● **Stated problem 1**: In the listing below, copy the lines running from the one containing "text CONTRATANTE - O" through the one containing "text PODER JUDICIÁRIO [162, 379, 1088, 408]", character for character.

---------- Document section ----------

Best Excel Tools You Need in 2022

Powerful and complex, Microsoft Excel comes packed with so many tools that it’s often hard to know which tool can solve a particular problem. Ever feel like it’s easier to just keep doing things the slow way simply because it works? But you deserve better than that, so we’ve gathered five essential Excel tools that save you time and effort. If you’re not currently using them, it’s time to up your game.

Jump to:

Five Excel tools you should use

1. Flash fill

Excel’s Flash Fill feature makes it easy to fill data in an Excel worksheet based on adjacent data patterns. Flash Fill looks at the surrounding data, and then it fills a range based on what it finds. You might, for example, use Flash Fill to separate names (or to join them together) when you have a column or columns of name data in the wrong format.

Best Excel tools: Flash Fill

When you need to arrange existing data differently, Flash Fill can do in seconds what might otherwise take hours of manual work.

----------

● **Stated problem 2**:
Answer these questions using the Excel tools article above.
(a) How many essential Excel tools does the article say it has gathered?
(b) What does Flash Fill look at before it fills a range?
(c) According to the article, how long might Flash Fill take to do work that could otherwise take hours by hand?

---------- Stored records ----------

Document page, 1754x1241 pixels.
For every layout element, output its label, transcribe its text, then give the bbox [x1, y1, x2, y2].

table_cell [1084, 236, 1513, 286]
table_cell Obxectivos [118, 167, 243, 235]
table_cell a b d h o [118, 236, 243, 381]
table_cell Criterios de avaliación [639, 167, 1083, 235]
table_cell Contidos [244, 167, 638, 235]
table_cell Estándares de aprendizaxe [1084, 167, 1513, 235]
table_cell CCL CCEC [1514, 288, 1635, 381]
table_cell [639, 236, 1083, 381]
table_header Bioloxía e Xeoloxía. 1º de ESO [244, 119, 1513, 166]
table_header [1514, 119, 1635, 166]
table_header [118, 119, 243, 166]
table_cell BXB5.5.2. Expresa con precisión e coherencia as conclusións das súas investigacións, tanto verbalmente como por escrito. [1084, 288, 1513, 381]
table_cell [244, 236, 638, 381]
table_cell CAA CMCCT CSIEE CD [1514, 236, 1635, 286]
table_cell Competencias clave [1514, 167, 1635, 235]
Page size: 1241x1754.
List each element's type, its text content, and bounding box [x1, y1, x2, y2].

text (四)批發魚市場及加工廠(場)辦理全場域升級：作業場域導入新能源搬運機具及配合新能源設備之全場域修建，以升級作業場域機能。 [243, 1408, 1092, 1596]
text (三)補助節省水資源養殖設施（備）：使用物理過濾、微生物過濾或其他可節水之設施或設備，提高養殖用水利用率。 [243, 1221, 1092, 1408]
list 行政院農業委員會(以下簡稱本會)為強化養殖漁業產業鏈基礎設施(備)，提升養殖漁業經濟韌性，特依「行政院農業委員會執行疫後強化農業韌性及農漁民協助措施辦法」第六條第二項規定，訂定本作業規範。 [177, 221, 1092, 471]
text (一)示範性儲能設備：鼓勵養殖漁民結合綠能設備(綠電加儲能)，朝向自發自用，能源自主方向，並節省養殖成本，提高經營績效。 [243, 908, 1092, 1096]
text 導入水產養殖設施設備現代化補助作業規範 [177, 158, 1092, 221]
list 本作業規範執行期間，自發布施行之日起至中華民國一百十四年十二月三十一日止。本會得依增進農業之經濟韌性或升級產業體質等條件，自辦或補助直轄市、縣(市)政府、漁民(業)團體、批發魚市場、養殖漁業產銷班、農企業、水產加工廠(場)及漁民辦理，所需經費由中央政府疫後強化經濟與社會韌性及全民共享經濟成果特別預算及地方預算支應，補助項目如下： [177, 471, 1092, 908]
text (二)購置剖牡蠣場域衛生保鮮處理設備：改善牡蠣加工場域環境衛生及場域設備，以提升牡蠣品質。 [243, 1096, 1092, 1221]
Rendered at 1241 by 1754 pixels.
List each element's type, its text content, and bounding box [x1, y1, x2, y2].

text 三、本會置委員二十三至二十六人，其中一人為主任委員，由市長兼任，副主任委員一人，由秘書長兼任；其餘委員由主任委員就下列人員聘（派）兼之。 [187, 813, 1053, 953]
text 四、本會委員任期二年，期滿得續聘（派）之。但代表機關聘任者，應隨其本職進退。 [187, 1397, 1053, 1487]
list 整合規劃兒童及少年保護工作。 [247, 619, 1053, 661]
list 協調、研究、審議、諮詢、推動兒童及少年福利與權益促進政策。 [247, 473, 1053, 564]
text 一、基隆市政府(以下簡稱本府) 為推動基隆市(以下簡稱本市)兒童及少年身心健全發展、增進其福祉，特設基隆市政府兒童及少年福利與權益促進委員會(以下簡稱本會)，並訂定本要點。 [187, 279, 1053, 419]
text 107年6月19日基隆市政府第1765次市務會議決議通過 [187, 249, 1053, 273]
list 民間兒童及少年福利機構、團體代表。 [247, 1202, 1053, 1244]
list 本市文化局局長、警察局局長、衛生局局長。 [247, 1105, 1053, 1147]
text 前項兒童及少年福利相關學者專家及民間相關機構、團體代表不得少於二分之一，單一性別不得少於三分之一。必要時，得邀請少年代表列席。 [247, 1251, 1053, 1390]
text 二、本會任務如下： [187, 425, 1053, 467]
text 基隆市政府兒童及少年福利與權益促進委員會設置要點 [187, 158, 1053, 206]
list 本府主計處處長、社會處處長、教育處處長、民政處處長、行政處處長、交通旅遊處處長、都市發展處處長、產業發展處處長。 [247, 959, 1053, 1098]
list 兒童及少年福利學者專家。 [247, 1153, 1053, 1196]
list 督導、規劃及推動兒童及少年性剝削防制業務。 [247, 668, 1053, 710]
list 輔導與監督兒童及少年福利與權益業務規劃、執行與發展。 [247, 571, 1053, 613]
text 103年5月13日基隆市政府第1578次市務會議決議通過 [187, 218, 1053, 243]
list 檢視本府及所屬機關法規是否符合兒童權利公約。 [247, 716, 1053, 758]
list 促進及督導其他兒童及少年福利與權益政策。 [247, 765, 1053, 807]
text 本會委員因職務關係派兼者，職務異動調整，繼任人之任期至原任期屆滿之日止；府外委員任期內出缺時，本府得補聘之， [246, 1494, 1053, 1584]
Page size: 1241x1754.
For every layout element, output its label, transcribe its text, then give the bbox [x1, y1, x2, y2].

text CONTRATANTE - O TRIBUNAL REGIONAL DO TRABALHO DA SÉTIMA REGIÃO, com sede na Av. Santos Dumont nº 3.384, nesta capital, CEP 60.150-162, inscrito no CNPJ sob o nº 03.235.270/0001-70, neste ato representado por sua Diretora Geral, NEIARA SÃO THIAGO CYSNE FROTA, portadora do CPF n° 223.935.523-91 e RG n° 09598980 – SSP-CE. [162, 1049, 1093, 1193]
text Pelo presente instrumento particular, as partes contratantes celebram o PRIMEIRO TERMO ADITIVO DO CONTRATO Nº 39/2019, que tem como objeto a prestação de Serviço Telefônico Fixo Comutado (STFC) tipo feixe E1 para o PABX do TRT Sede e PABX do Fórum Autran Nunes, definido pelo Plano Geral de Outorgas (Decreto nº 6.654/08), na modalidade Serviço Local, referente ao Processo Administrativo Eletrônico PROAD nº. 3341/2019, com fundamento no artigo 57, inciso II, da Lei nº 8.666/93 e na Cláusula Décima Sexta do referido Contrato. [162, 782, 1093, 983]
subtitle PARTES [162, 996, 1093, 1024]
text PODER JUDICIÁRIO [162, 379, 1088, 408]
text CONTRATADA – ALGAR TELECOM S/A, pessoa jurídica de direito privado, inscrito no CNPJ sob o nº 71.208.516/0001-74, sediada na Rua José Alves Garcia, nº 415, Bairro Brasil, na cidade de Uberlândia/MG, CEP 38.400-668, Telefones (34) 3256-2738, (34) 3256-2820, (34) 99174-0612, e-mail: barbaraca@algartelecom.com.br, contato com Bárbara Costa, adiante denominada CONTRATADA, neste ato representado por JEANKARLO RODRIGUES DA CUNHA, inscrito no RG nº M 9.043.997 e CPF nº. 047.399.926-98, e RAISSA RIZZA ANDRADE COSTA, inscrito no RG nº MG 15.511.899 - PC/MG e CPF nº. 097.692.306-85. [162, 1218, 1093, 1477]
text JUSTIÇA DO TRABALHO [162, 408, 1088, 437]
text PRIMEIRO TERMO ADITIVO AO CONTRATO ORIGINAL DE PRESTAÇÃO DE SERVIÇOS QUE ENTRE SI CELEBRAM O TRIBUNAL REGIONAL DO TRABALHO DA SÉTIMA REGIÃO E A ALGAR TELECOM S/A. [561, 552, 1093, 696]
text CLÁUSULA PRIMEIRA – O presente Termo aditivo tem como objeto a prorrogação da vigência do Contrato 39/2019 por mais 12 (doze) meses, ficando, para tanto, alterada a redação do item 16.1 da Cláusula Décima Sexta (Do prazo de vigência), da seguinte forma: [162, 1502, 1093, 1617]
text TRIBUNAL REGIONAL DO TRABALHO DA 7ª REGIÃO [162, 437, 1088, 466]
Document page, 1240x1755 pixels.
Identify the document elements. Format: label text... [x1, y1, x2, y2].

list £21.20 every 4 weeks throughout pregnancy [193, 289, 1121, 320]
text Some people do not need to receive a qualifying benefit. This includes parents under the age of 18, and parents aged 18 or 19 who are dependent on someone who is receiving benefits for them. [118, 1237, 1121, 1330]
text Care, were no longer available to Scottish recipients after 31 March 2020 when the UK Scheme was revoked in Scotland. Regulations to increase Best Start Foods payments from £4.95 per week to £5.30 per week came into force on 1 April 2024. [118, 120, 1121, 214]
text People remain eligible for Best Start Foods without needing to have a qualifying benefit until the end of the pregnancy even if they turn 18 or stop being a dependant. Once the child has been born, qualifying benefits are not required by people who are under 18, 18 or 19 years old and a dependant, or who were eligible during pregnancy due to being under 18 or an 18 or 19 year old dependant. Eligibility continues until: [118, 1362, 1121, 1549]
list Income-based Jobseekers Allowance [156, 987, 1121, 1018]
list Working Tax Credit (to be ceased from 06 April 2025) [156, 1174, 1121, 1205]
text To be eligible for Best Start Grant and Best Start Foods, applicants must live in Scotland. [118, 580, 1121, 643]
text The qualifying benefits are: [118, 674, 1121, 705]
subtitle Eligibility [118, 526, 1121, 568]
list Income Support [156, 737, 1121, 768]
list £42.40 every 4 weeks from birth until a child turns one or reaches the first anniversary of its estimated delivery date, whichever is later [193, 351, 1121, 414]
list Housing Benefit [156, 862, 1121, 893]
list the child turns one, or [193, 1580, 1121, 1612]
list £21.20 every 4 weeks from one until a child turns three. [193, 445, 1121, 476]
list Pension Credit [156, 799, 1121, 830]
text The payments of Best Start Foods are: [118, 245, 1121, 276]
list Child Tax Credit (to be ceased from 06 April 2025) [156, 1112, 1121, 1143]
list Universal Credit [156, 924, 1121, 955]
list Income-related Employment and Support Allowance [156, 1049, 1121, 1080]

----------

● **Full response 1**:
text CONTRATANTE - O TRIBUNAL REGIONAL DO TRABALHO DA SÉTIMA REGIÃO, com sede na Av. Santos Dumont nº 3.384, nesta capital, CEP 60.150-162, inscrito no CNPJ sob o nº 03.235.270/0001-70, neste ato representado por sua Diretora Geral, NEIARA SÃO THIAGO CYSNE FROTA, portadora do CPF n° 223.935.523-91 e RG n° 09598980 – SSP-CE. [162, 1049, 1093, 1193]
text Pelo presente instrumento particular, as partes contratantes celebram o PRIMEIRO TERMO ADITIVO DO CONTRATO Nº 39/2019, que tem como objeto a prestação de Serviço Telefônico Fixo Comutado (STFC) tipo feixe E1 para o PABX do TRT Sede e PABX do Fórum Autran Nunes, definido pelo Plano Geral de Outorgas (Decreto nº 6.654/08), na modalidade Serviço Local, referente ao Processo Administrativo Eletrônico PROAD nº. 3341/2019, com fundamento no artigo 57, inciso II, da Lei nº 8.666/93 e na Cláusula Décima Sexta do referido Contrato. [162, 782, 1093, 983]
subtitle PARTES [162, 996, 1093, 1024]
text PODER JUDICIÁRIO [162, 379, 1088, 408]

● **Full response 2**:
(a) Five.
(b) The surrounding data.
(c) Seconds.